The other adults drank a beer while I facetimed Taylor and my parents. Then it was time for the adults to open their gifts. Fede handed me a small wrapped box, and they set a chair in front of the Christmas tree for me. Then, I found this:


And then, this:


The picture doesn’t do this sparkly rose gold bracelet justice. Seriously not even sure what could have been a more perfect gift. This summer I told the family about my obsession with Michael Kors once, and how I treat myself to one item from the brand per year. And they remembered. Seriously these people are the sweetest. Everyone else opened up their gifts, we had a lot of laughs, and then I retired to my apartment for the night.

On Christmas morning, I walked the few steps over to the house at around 8:45, right before the kids were going to open their presents (at 9). I can’t even explain how excited I was to watch these kids open all their gifts. SO EXCITED. For the first time in my life, I had played my small role in bringing Santa to children. I was there as they tore off the papers and yelled about what an amazing toy they had received. I cut open boxes, freeing new toys, and even got to help put together Mila’s new, amazing, My Little Pony castle. It was actually wonderful. They were so overjoyed and you can’t help but be overjoyed with them. And it brought back memories of how joyfully I used to leap out of bed on Christmas morning to rip open my gift from Santa.

After gift opening and toy discovering, we sat down to our main Christmas meal: pear, pecan, cheese puff pastry appetizers; along with the artichoke quiche; truffle cheese and fresh bread; more fois gras-, smoked salmon-, or cheese-topped bread things; spinach lasagna (real Italian lasagna — SO GOOD) and beef roast (also AMAZING); and oranges, bûches de Noël (the quintessential French Christmas cake, in the shape of a log), and my cookies for dessert. After lunch we played a little more and then all took a break, mine back in my apartment.

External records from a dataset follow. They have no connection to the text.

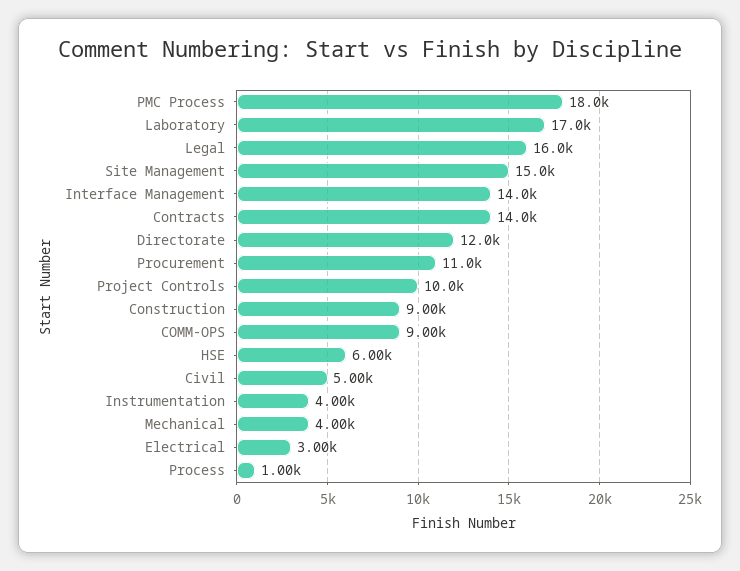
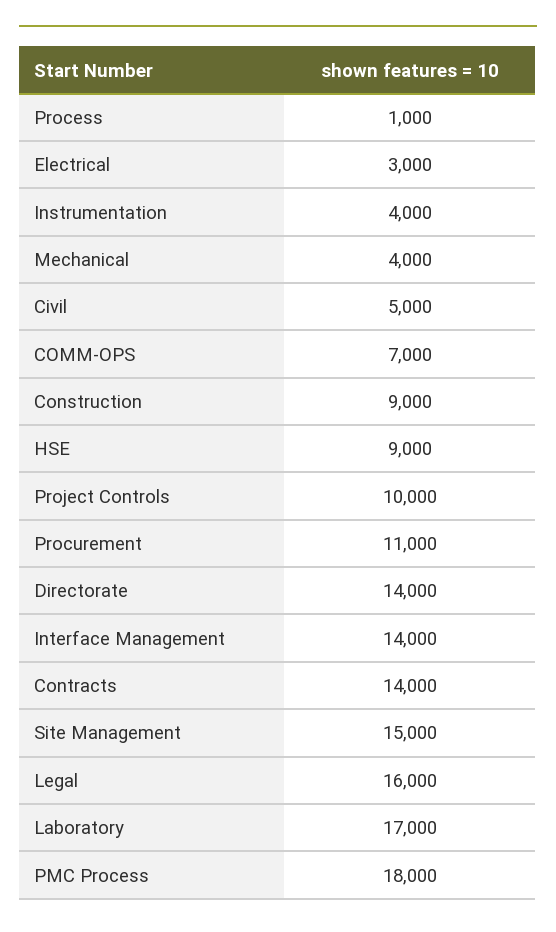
Directorate: 12000 -> 14000
COMM-OPS: 9000 -> 7000
HSE: 6000 -> 9000

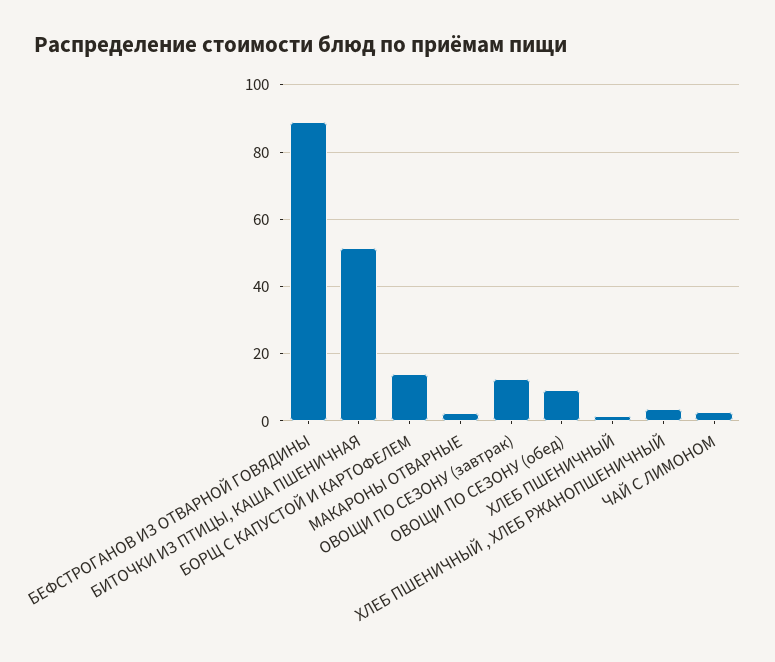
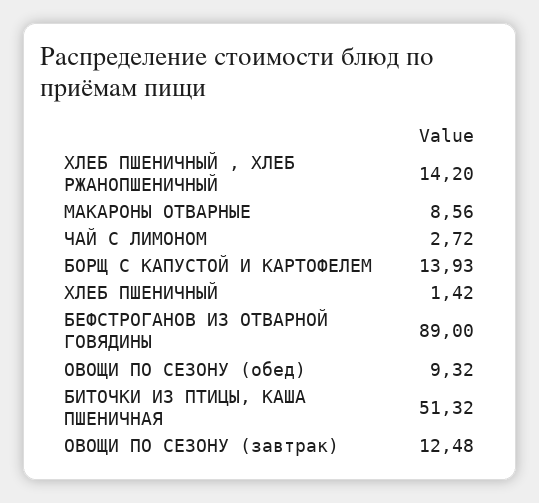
МАКАРОНЫ ОТВАРНЫЕ: 2 -> 8.56
ХЛЕБ ПШЕНИЧНЫЙ , ХЛЕБ РЖАНОПШЕНИЧНЫЙ: 4 -> 14.2

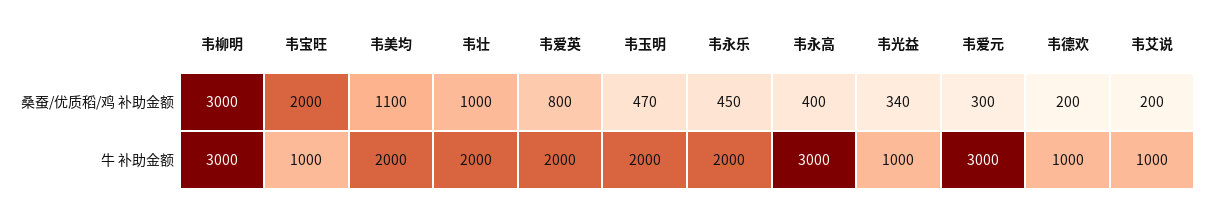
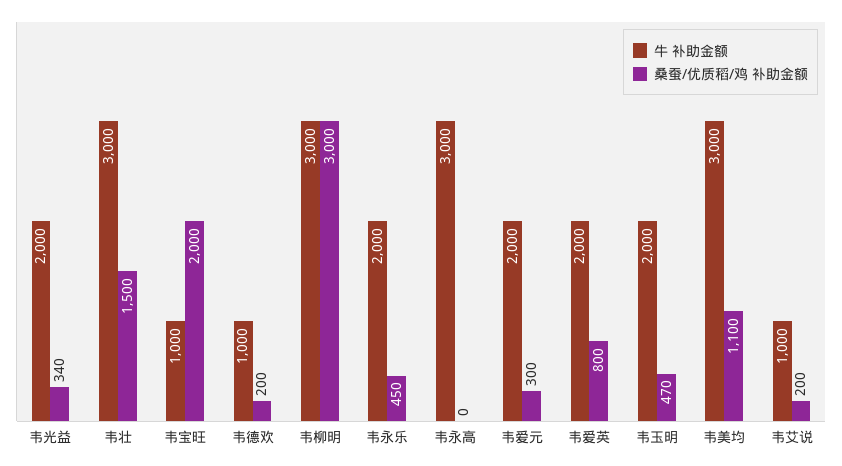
桑蚕/优质稻/鸡 补助金额, 韦壮: 1000 -> 1500
桑蚕/优质稻/鸡 补助金额, 韦永高: 400 -> 0
牛 补助金额, 韦美均: 2000 -> 3000
牛 补助金额, 韦壮: 2000 -> 3000
牛 补助金额, 韦光益: 1000 -> 2000
牛 补助金额, 韦爱元: 3000 -> 2000

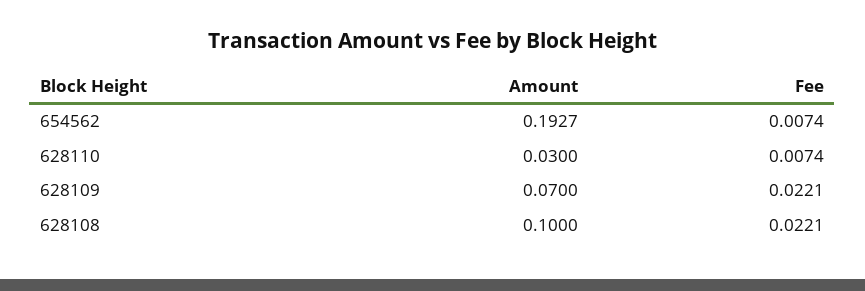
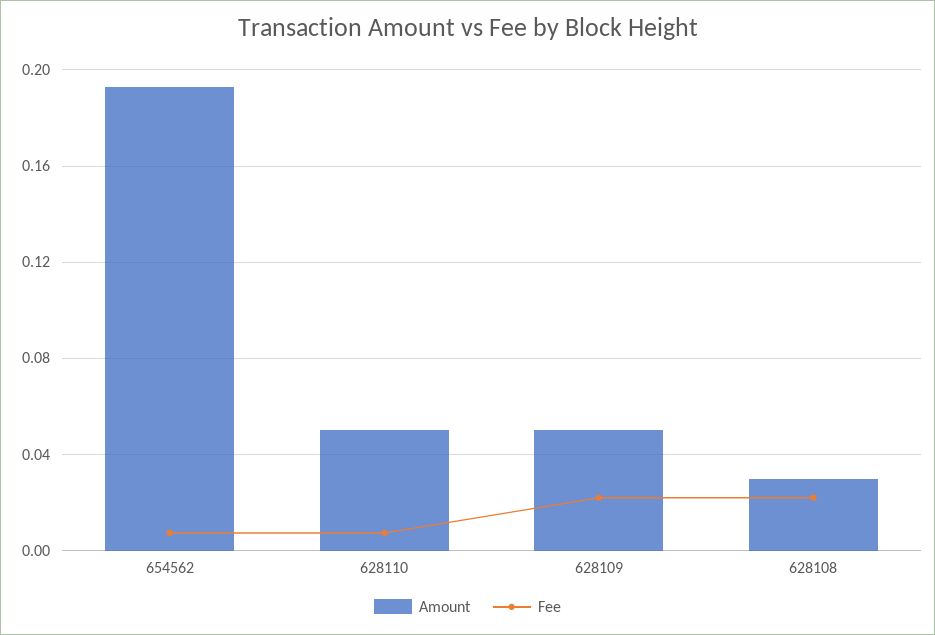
Amount, 628110: 0.03 -> 0.05
Amount, 628109: 0.07 -> 0.05
Amount, 628108: 0.1 -> 0.03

The rest of the afternoon was pretty much the same — lots of playing and yelling and listening to (much too loud) music on Liam’s new CD player. Dinner was a repeat of lunch, minus the appetizers and a few other things. After dinner I skyped my giant crazy family gathered back at home, got to open my secret santa gift through Taylor, and watched my cousin open the secret santa gift I got for him. Chatted with some of the fam, made my way upstairs to see all the food and say hi to more family members. Hung out in my apartment for a little while, then called back to listen to my aunts sing Christmas carols while cleaning the dishes, and found my saved seat at the dinner table. Facetime sure made being away from home easier — now if only they could find a way to transport smells and tastes!

Today (Monday) I was able to sleep in and chill. I caught up on some cleaning in the apartment, did some journaling, and wrote this post (obvi). I skyped my mom, dad, sister, brother-in-law, nieces and nephew today while they were celebrating their Christmas. Tomorrow Papi (grandpa) arrives for a few days, and next week we leave to spend a week in the Alps!

Hope you all had joyful, family-filled holidays!